Stored dataset items:

——

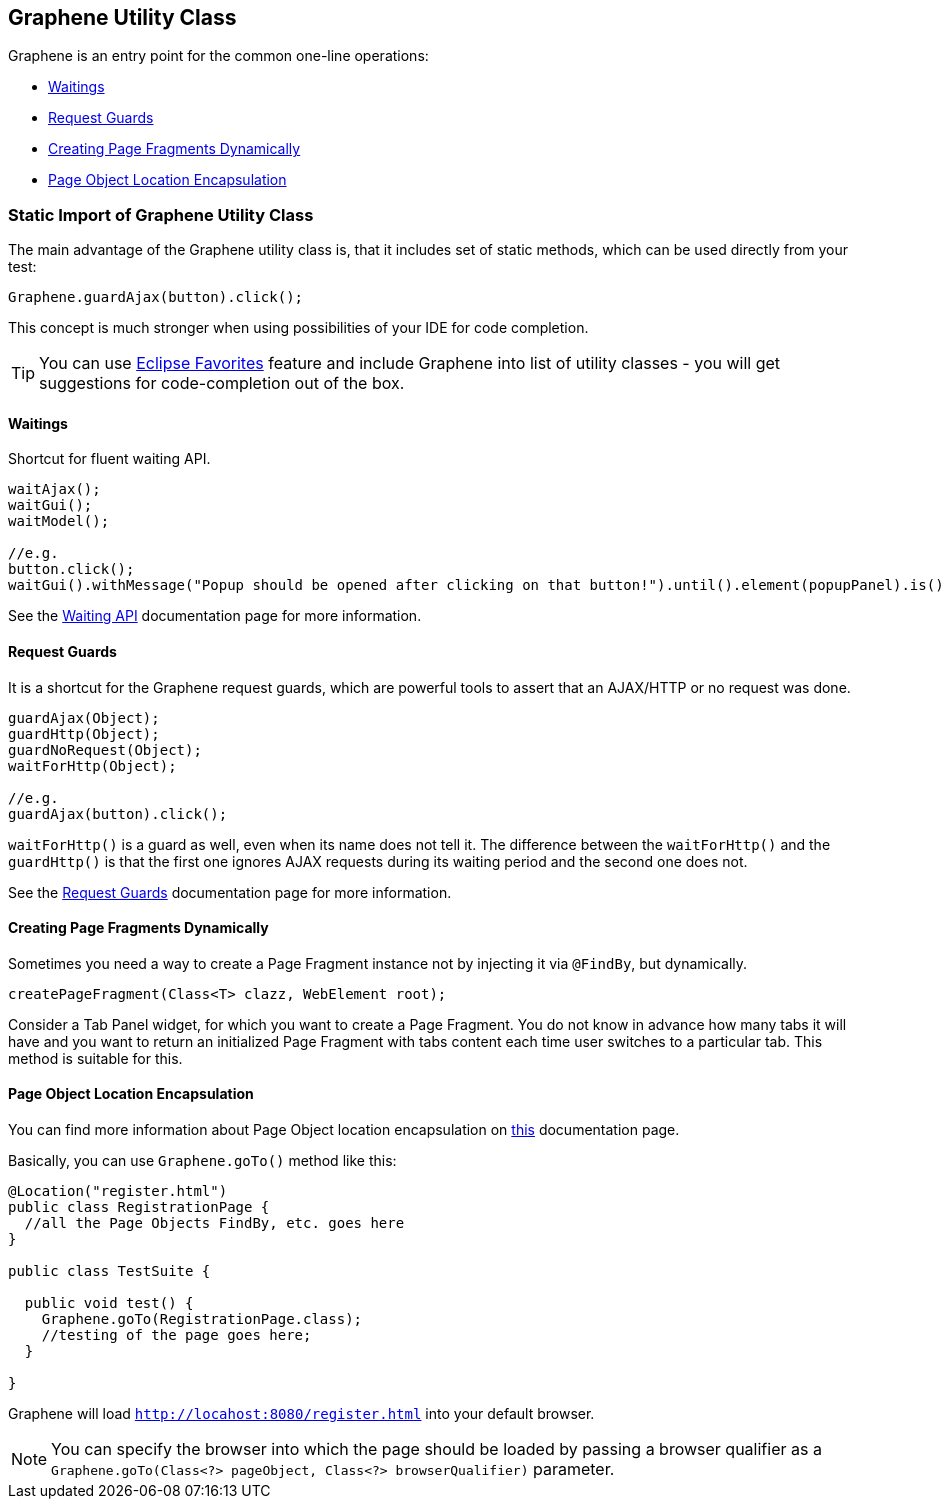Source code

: ifdef::env-github,env-browser[]
:tip-caption: :bulb:
:note-caption: :information_source:
:important-caption: :heavy_exclamation_mark:
:caution-caption: :fire:
:warning-caption: :warning:
:outfilesuffix: .adoc
endif::[]

== Graphene Utility Class
:icons: font

Graphene is an entry point for the common one-line operations:

* <<waitings, Waitings>>
* <<request-guards, Request Guards>>
* <<creating-page-fragments-dynamically, Creating Page Fragments Dynamically>>
* <<page-object-location-encapsulation, Page Object Location Encapsulation>>

[[static-import-of-graphene-utility-class]]
=== Static Import of Graphene Utility Class

The main advantage of the Graphene utility class is, that it includes
set of static methods, which can be used directly from your test:

[source,java]
----
Graphene.guardAjax(button).click();
----

This concept is much stronger when using possibilities of your IDE for
code completion.

TIP: You can use
http://help.eclipse.org/juno/index.jsp?topic=%2Forg.eclipse.jdt.doc.user%2Freference%2Fpreferences%2Fjava%2Feditor%2Fref-preferences-content-assist-favorites.htm[Eclipse
Favorites] feature and include Graphene into list of utility classes -
you will get suggestions for code-completion out of the box.

[[waitings]]
==== Waitings

Shortcut for fluent waiting API.

[source,java]
----
waitAjax();
waitGui();
waitModel();

//e.g.
button.click();
waitGui().withMessage("Popup should be opened after clicking on that button!").until().element(popupPanel).is().visible();
----

See the <<waiting-API#, Waiting API>> documentation page for more information.

[[request-guards]]
==== Request Guards

It is a shortcut for the Graphene request guards, which are powerful
tools to assert that an AJAX/HTTP or no request was done.

[source,java]
----
guardAjax(Object);
guardHttp(Object);
guardNoRequest(Object);
waitForHttp(Object);

//e.g.
guardAjax(button).click();
----

`waitForHttp()` is a guard as well, even when its name does not tell it.
The difference between the `waitForHttp()` and the `guardHttp()` is that
the first one ignores AJAX requests during its waiting period and
the second one does not.

See the <<request-guards#, Request Guards>> documentation page for more information.

[[creating-page-fragments-dynamically]]
==== Creating Page Fragments Dynamically

Sometimes you need a way to create a Page Fragment instance not by
injecting it via `@FindBy`, but dynamically.

[source,java]
----
createPageFragment(Class<T> clazz, WebElement root);
----

Consider a Tab Panel widget, for which you want to create a Page
Fragment. You do not know in advance how many tabs it will have and you
want to return an initialized Page Fragment with tabs content each time
user switches to a particular tab. This method is suitable for this.

[[page-object-location-encapsulation]]
==== Page Object Location Encapsulation

You can find more information about Page Object location encapsulation
on <<page-abstractions#page-objects, this>> documentation page.

Basically, you can use `Graphene.goTo()` method like this:

[source,java]
----
@Location("register.html")
public class RegistrationPage {
  //all the Page Objects FindBy, etc. goes here
}

public class TestSuite {

  public void test() {
    Graphene.goTo(RegistrationPage.class);
    //testing of the page goes here;
  }

}
----

Graphene will load `http://locahost:8080/register.html` into your
default browser.

NOTE: You can specify the browser into which the page should be loaded by
passing a browser qualifier as a
`Graphene.goTo(Class<?> pageObject, Class<?> browserQualifier)`
parameter.
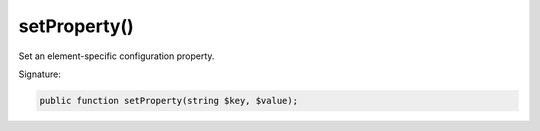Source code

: setProperty()
'''''''''''''

Set an element-specific configuration property.

Signature:

.. code-block:: php

    public function setProperty(string $key, $value);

——

**Work instruction**
Nothing but a number is expected: the count of lines in the data that include the word "register".

**Task output**
2